Il progetto rientra all’interno della cornice del GOL il Programma nazionale Garanzia
Occupabilità Lavoratori in collaborazione con le istituzioni scolastiche voluto dalla regione
Campania, per il conseguimento delle competenze digitali di base.
L’acronimo ARES è riferito semplicemente all’ente di formazione che sta per “Associazione
ricerca e sviluppo”, nulla a che vedere con iniziative militari come evocativamente riportato; il
luogo in cui si svolgono le lezioni è parco “San Lise”, ex base Nato, che è sede di alcune
aziende senza alcun legame con attività militari.
Il corso, fra i diversi contenuti proposti, permetterà il rilascio di un patentino A1/A2 dopo il
superamento di un esame, la cui preparazione non è a cura di nessun esperto militare.
Definire un progetto formativo dedicato all’acquisizione di competenze nel pilotaggio dei droni
come un esempio di “militarizzazione della scuola” significa proporre una lettura ideologica
che non corrisponde alla realtà del lavoro svolto con gli studenti.
Conoscere una tecnologia non significa aderire a ogni suo possibile utilizzo.
Studiare informatica non significa fare guerra informatica.
Studiare chimica non significa produrre armi chimiche.
Studiare elettronica non significa costruire sistemi offensivi.
Formarsi sull’uso dei droni non significa educare alla guerra, dal momento che il loro utilizzo
è potenzialmente applicabile a qualsiasi sfera lavorativa, dal cinema al genio civile, dalle
attività di primo soccorso a quelle legate all’ambito sportivo.

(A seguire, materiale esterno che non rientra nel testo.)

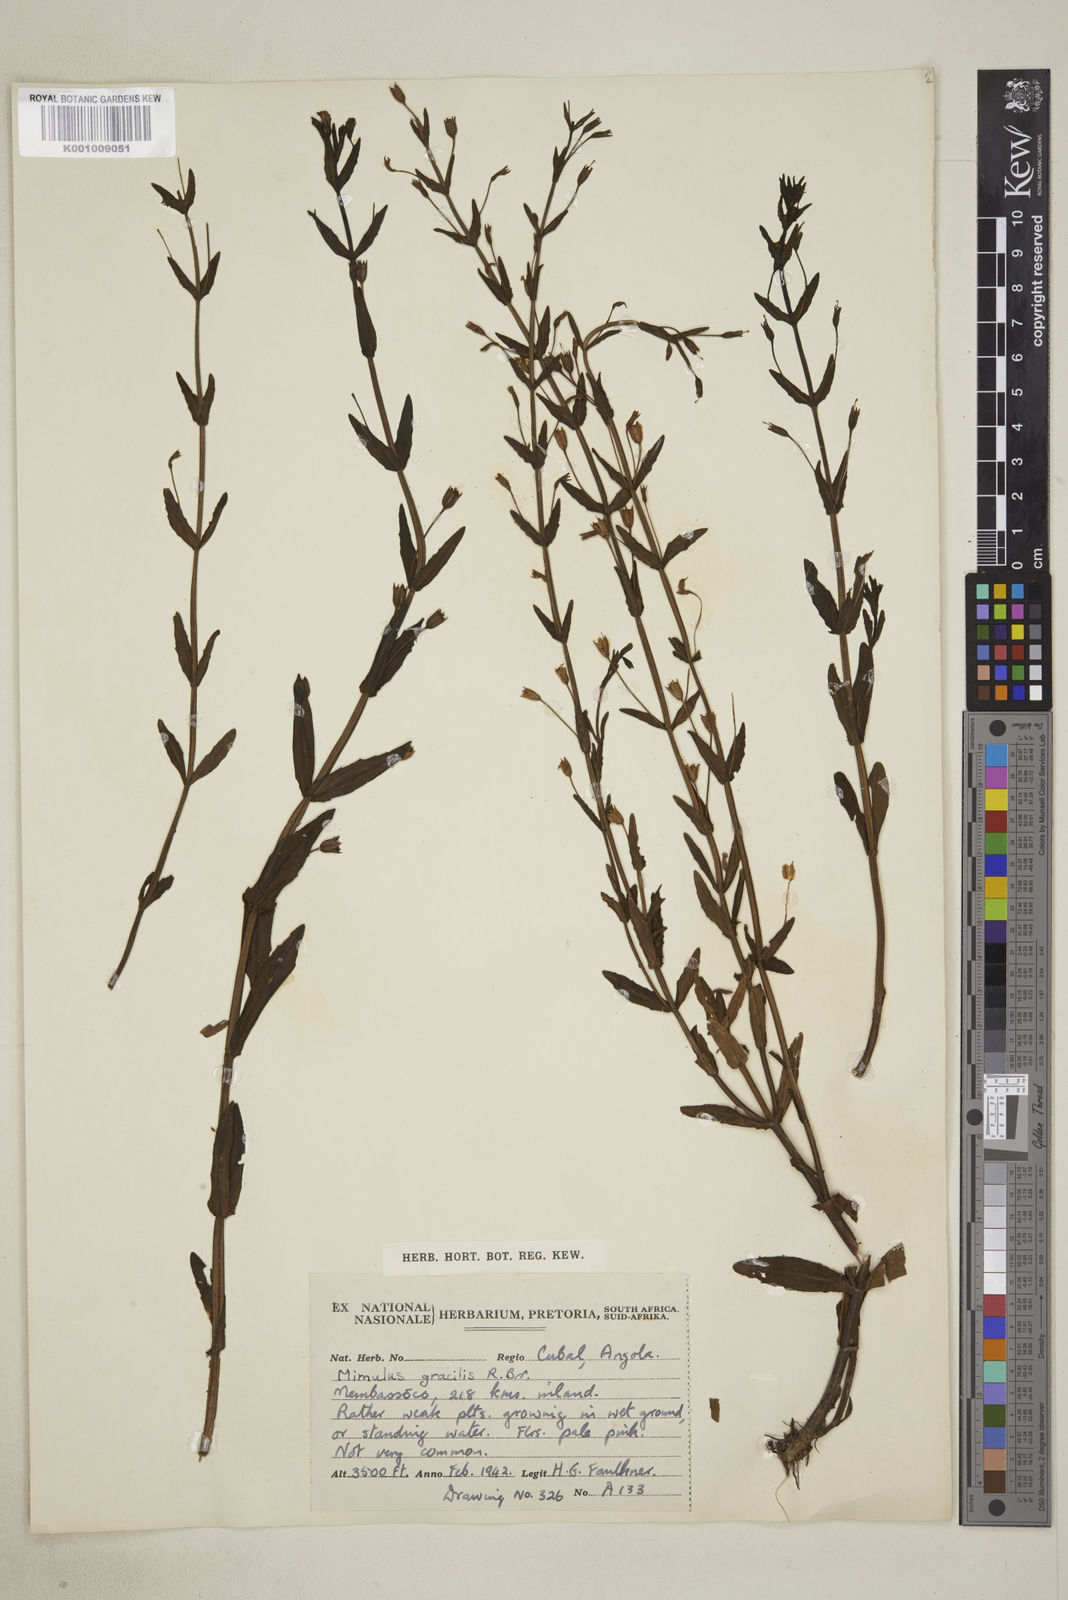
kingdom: Plantae
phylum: Tracheophyta
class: Magnoliopsida
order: Lamiales
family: Phrymaceae
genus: Mimulus
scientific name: Mimulus gracilis
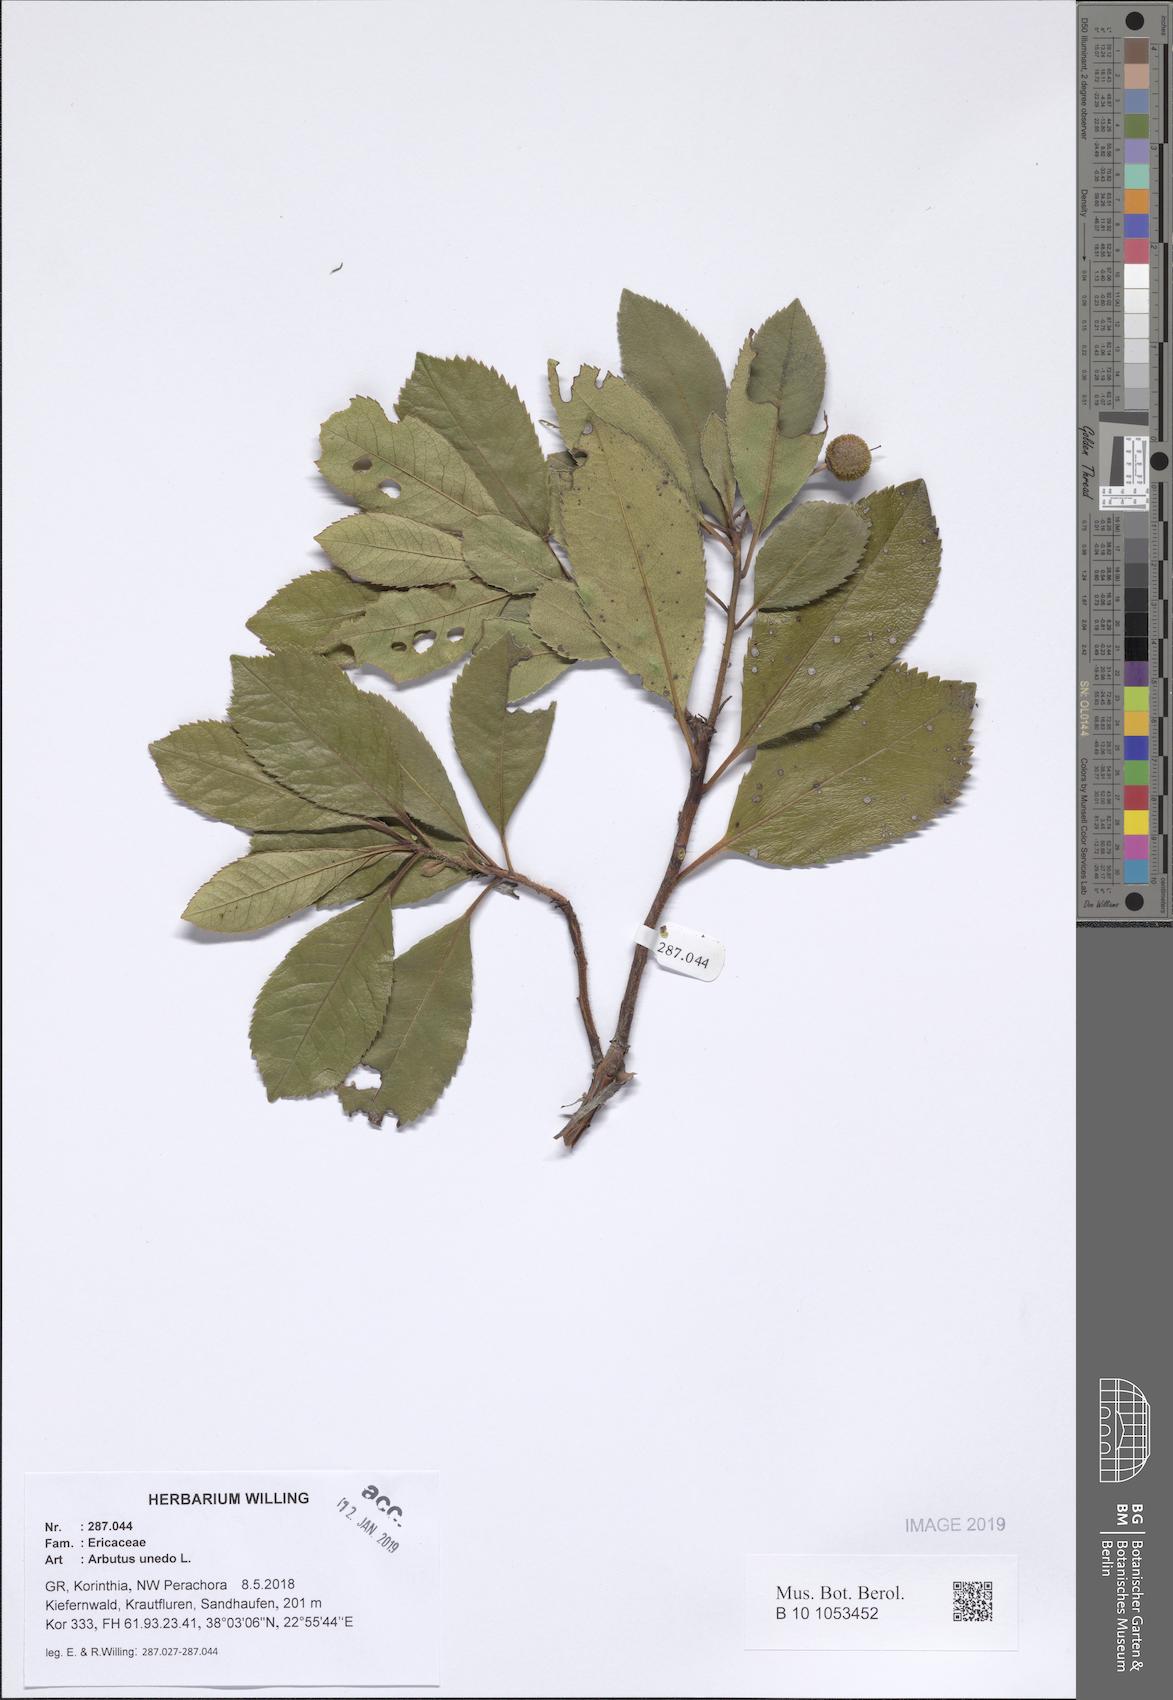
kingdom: Plantae
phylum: Tracheophyta
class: Magnoliopsida
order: Ericales
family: Ericaceae
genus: Arbutus
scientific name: Arbutus unedo
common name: Strawberry-tree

Significa, al contrario, fornire strumenti di conoscenza, responsabilità e consapevolezza.
La scuola non addestra: educa.
Non indottrina: forma spirito critico.
Non normalizza la guerra: insegna a comprendere la complessità del presente.
Se durante un percorso formativo emergono anche riflessioni sugli usi etici, civili o persino
problematici di una tecnologia, questo non rappresenta propaganda, ma esattamente il compito
più alto della scuola: trasformare il sapere in coscienza critica.
Respingeremo sempre l’idea di una scuola subordinata a logiche estranee alla sua missione
educativa. Ma respingiamo con altrettanta fermezza narrazioni che screditano percorsi pensati
per offrire opportunità e futuro agli studenti. Percorsi di cui i nostri studenti appaiono
soddisfatti come emerge dal colloquio costante che intratteniamo con loro quotidianamente.
La scuola pubblica resta un luogo di libertà, dialogo e formazione democratica.
Per questo difendiamo il valore di progetti che avvicinano i giovani all’innovazione, alla
responsabilità e al mondo del lavoro, nel pieno rispetto dei principi costituzionali di pace,
cittadinanza e crescita della persona.
Il confronto è sempre legittimo.
Le semplificazioni ideologiche, invece, non aiutano né la scuola né gli studenti.